Peredam suara terbuat dari benda yang mempunyai permukaan

Jawaban

Alat peredam suara terbuat dari benda yang mempunyai permukaan Lunak seperti busa, spons, wol, kain dan karet.

Pembahasan

Bunyi mempunyai sifat dapat dipantulkan dan diserap. Bunyi akan dipantulkan bila mengenai benda yang permukaannya keras. Sebaliknya, bunyi akan diserap jika mengenai benda yang permukaannya lunak. Benda yang permukaannya lunak dapat dijadikan sebagai peredam suara, misalnya kapas, karpet, wol, kertas, spon, busa, kain, dan karet. Benda tersebut dapat digunakan untuk menghindari terjadinya gaung. Peredam bunyi biasanya digunakan pada gedung bioskop, studio rekaman, dan gedung pertemuan agar pantulan bunyi yang dihasilkan tidak mengganggu bunyi aslinya.

Dalam pemantulan bunyi terdapat istilah gaung dan gema.

a. Gaung

Gaung adalah bunyi pantul yang terdengar hampir bersamaan dengan bunyi aslinya. Gaung menyebabkan bunyi asli terganggu sehingga suara yang terdengar tidak jelas.

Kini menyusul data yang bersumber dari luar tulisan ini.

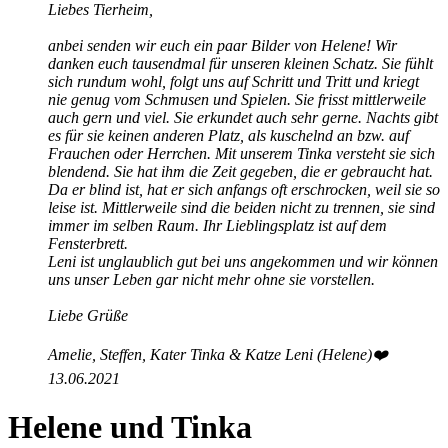
Liebes Tierheim,
anbei senden wir euch ein paar Bilder von Helene! Wir
danken euch tausendmal für unseren kleinen Schatz. Sie fühlt
sich rundum wohl, folgt uns auf Schritt und Tritt und kriegt
nie genug vom Schmusen und Spielen. Sie frisst mittlerweile
auch gern und viel. Sie erkundet auch sehr gerne. Nachts gibt
es für sie keinen anderen Platz, als kuschelnd an bzw. auf
Frauchen oder Herrchen. Mit unserem Tinka versteht sie sich
blendend. Sie hat ihm die Zeit gegeben, die er gebraucht hat.
Da er blind ist, hat er sich anfangs oft erschrocken, weil sie so
leise ist. Mittlerweile sind die beiden nicht zu trennen, sie sind
immer im selben Raum. Ihr Lieblingsplatz ist auf dem
Fensterbrett.
Leni ist unglaublich gut bei uns angekommen und wir können
uns unser Leben gar nicht mehr ohne sie vorstellen.
Liebe Grüße
Amelie, Steffen, Kater Tinka & Katze Leni (Helene)
❤️
13.06.2021
Helene und Tinka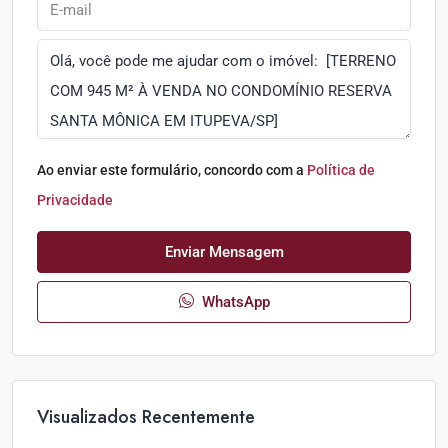
Ao enviar este formulário, concordo com a
Política de
Privacidade
Enviar Mensagem
WhatsApp
Visualizados Recentemente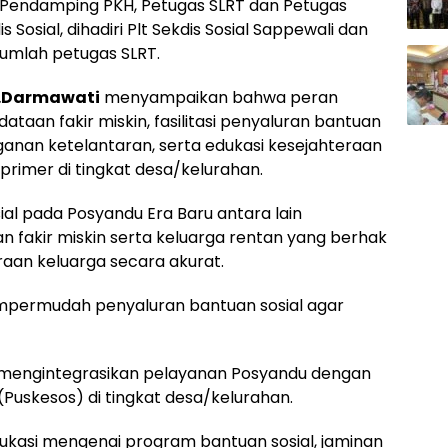
ti Pendamping PKH, Petugas SLRT dan Petugas
s Sosial, dihadiri Plt Sekdis Sosial Sappewali dan
umlah petugas SLRT.
.Darmawati
menyampaikan bahwa peran
dataan fakir miskin, fasilitasi penyaluran bantuan
ganan ketelantaran, serta edukasi kesejahteraan
rimer di tingkat desa/kelurahan.
al pada Posyandu Era Baru antara lain
n fakir miskin serta keluarga rentan yang berhak
aan keluarga secara akurat.
mempermudah penyaluran bantuan sosial agar
 mengintegrasikan pelayanan Posyandu dengan
(Puskesos) di tingkat desa/kelurahan.
ukasi mengenai program bantuan sosial, jaminan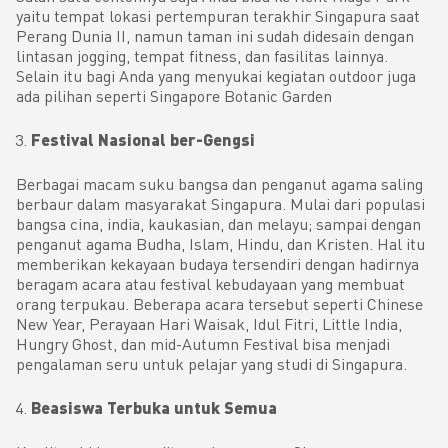
yaitu tempat lokasi pertempuran terakhir Singapura saat
Perang Dunia II, namun taman ini sudah didesain dengan
lintasan jogging, tempat fitness, dan fasilitas lainnya.
Selain itu bagi Anda yang menyukai kegiatan outdoor juga
ada pilihan seperti Singapore Botanic Garden
Festival Nasional ber-Gengsi
Berbagai macam suku bangsa dan penganut agama saling
berbaur dalam masyarakat Singapura. Mulai dari populasi
bangsa cina, india, kaukasian, dan melayu; sampai dengan
penganut agama Budha, Islam, Hindu, dan Kristen. Hal itu
memberikan kekayaan budaya tersendiri dengan hadirnya
beragam acara atau festival kebudayaan yang membuat
orang terpukau. Beberapa acara tersebut seperti Chinese
New Year, Perayaan Hari Waisak, Idul Fitri, Little India,
Hungry Ghost, dan mid-Autumn Festival bisa menjadi
pengalaman seru untuk pelajar yang studi di Singapura.
Beasiswa Terbuka untuk Semua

Contoh gaung adalah ketika kiya berada di ruang yang sempit, dan kita berbicara, maka apa yang kita ucapkan tidak terdengar dengan jelas karena terganggu bunyi pantul.

b. Gema

Gema adalah bunyi pantul yang terdengar setelah bunyi asli. Gema terjadi bila sumber bunyi dan dinding pantul jaraknya jauh, misalnya kita berteriak di tebing, seolah-olah ada yang menirukan suara kita. Gema sering terjadi di gua, lembah, bukit yang jaraknya jauh, dan permukaannya keras dan rapat.

Bunyi pantul dapat memperkuat atau memperkeras bunyi asli. Selain itu juga dapat dipergunakan untuk mengukur suatu kedalaman tempat. Misalnya mengukur kedalaman laut. Caranya dengan mencatat waktu yang diperkirakan oleh bunyi untuk merambat dari sumber bunyi ke dasar laut kembali lagi ke sumber bunyi.